→ TEXT SHOWN
--------------------------------

For queries that do not match any CDs, our initial small scale experiments suggested that it is beneficial in some cases to construct a PSSM using possibly non-homologous segments of CDs. This can be done by increasing DELTA-BLAST’s domain inclusion E-value threshold (a user controlled parameter). This requires more thorough research that we plan to do in the future. Furthermore, if a query does not match any CDs, DELTA-BLAST defaults to PSI-BLAST.

Was the testing described in the study done on the sequences that mostly followed the former scenario? If so, why? Is a random subset of sequences from protein database dominated by sequences that are already assigned to CD?

Authors’ response

Yes, the testing was done with a set with majority of sequences having an assigned CD. Large-scale experiments that involve different types of proteins require a benchmark set with known homologies. Unfortunately, such a set will often include known proteins and many known proteins are already assigned to a CD. Currently, about 78% of sequences in the NR database match at least one CD with the E-value below 0.01.

The performance was tested on a relatively small set of queries and relatively small database, and it is possible that both are indeed strongly enriched by sequences with known domain composition. Have there been any tests that mimic other common use cases, e.g., the set of queries is a complete list of proteins encoded by newly sequenced genomes, or the database is NR or all proteins encoded by genomes in GenBank Genome division? Would the gain in sensitivity by DELTA-BLAST be the same?

Authors’ response

We performed the experiments presented in the manuscript on a gold standard benchmark set with known homologies, so that search accuracy could be compared with results presented in other publications. To mimic other common uses we looked at the second iteration PSI-BLAST searches submitted through the NCBI BLAST web page between February 6 and February 13, 2012. Out of 1064 unique sequences submitted during this time 73% matched at least one CD. We also selected four recently sequenced genomes from diverse taxonomic nodes: Archaea ( http://www.ncbi.nlm.nih.gov/genome/11226 ), Bacteria ( http://www.ncbi.nlm.nih.gov/genome/12533 ), Eukaryota ( http://www.ncbi.nlm.nih.gov/genome/11437 ), and Virus ( http://www.ncbi.nlm.nih.gov/genome/12485 ), and computed the fraction of protein sequences that match at least one CD with E-value below 0.05 (default threshold for DELTA-BLAST). 67% of the 2835 protein sequences in the archaeal genome match a CD. For the bacterial genome, 78% of the 3881 sequences align to a CD. 85% out of the 4434 sequences in the eukaryotic genome and 36% of the 105 sequences in the virus genome match at least one CD. We expect that DELTA-BLAST would provide improved sensitivity for the above sets of sequences, although the gain would probably be smaller than for our benchmark set.

--------------------------------

→ EXCERPTED DATA
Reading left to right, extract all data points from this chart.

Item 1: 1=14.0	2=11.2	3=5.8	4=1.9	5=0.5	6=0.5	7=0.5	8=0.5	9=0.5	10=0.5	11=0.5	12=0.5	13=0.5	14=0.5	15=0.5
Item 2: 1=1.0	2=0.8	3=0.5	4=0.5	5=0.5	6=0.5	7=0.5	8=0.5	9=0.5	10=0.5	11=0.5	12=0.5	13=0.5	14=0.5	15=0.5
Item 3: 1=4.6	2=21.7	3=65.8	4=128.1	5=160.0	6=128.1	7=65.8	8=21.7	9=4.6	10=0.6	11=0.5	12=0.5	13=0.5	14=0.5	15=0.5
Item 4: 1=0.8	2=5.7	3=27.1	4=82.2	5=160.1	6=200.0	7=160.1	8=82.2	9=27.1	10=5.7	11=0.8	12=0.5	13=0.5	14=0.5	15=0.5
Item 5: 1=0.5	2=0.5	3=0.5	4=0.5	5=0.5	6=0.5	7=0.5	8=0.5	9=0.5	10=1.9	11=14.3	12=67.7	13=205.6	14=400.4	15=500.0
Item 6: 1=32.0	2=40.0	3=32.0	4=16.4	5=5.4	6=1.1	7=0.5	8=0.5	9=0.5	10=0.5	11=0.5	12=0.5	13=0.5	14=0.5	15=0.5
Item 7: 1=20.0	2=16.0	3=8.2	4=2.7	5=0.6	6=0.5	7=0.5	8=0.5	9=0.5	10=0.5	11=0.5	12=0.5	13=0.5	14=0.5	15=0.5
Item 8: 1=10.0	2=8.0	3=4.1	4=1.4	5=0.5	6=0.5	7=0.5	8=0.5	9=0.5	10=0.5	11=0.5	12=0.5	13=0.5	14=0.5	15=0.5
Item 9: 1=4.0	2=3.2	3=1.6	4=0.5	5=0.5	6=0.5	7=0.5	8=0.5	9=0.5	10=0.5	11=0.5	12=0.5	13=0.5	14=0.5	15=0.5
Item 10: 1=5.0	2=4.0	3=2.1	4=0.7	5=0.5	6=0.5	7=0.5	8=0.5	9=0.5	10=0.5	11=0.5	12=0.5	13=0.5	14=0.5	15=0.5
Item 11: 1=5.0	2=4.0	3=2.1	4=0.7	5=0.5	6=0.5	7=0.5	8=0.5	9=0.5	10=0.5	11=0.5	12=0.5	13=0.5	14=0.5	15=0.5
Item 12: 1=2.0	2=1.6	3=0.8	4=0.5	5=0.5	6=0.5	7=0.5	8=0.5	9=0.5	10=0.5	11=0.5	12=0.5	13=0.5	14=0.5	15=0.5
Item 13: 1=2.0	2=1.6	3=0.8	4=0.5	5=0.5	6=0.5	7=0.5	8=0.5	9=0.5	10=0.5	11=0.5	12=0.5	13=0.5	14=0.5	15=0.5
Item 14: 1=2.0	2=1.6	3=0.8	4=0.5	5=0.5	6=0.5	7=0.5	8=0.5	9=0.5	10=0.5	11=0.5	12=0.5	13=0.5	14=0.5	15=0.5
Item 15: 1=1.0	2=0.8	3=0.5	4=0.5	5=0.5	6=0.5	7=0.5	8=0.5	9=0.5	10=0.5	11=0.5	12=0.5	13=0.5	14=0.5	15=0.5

--------------------------------

Revise the passage of the DELTA-BLAST text starting with "Yes, the testing" and going on through "E-value below 0.01.", putting "nonredundant protein database" in place of "NR database". The rows were taken from a different source than the text.

Yes, the testing was done with a set with majority of sequences having an assigned CD. Large-scale experiments that involve different types of proteins require a benchmark set with known homologies. Unfortunately, such a set will often include known proteins and many known proteins are already assigned to a CD. Currently, about 78% of sequences in the nonredundant protein database match at least one CD with the E-value below 0.01.